» **GOAL**
Copy the items below word for word, starting with the very first line and continuing through the line that contains "It reads 2,21", including that line.

Records from a dataset:
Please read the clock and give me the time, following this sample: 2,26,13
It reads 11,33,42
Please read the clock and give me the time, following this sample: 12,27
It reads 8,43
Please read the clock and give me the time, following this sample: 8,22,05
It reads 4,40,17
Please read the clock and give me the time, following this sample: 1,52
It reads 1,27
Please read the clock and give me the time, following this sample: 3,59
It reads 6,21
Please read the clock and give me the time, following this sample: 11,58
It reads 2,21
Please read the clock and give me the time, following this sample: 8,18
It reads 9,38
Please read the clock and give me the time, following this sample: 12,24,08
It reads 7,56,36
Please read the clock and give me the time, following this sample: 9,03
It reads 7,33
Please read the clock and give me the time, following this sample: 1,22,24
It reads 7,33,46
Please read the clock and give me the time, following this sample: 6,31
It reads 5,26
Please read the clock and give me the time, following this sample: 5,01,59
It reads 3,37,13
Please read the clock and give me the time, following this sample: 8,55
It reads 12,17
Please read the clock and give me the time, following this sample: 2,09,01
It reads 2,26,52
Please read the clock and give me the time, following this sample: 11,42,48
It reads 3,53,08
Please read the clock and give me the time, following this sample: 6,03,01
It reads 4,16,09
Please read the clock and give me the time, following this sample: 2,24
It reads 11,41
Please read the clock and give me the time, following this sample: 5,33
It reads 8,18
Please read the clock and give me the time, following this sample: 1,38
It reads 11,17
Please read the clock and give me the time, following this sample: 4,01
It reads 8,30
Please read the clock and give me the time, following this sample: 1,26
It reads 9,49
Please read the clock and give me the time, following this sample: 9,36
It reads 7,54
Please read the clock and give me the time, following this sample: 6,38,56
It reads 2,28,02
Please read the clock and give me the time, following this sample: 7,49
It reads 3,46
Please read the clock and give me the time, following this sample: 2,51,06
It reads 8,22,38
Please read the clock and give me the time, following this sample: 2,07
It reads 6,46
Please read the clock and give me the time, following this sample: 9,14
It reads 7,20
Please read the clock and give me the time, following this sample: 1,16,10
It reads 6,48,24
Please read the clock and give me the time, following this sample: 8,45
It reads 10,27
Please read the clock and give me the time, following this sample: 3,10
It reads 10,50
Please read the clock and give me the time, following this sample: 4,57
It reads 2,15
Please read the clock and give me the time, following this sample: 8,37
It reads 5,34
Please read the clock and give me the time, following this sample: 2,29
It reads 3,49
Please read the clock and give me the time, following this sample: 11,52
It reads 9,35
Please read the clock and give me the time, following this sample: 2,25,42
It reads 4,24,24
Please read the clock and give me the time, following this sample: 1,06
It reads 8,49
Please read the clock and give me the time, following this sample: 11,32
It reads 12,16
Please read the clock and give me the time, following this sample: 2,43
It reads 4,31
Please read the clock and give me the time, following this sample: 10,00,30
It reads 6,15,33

» **RESPONSE TO THE EXERCISE**
Please read the clock and give me the time, following this sample: 2,26,13
It reads 11,33,42
Please read the clock and give me the time, following this sample: 12,27
It reads 8,43
Please read the clock and give me the time, following this sample: 8,22,05
It reads 4,40,17
Please read the clock and give me the time, following this sample: 1,52
It reads 1,27
Please read the clock and give me the time, following this sample: 3,59
It reads 6,21
Please read the clock and give me the time, following this sample: 11,58
It reads 2,21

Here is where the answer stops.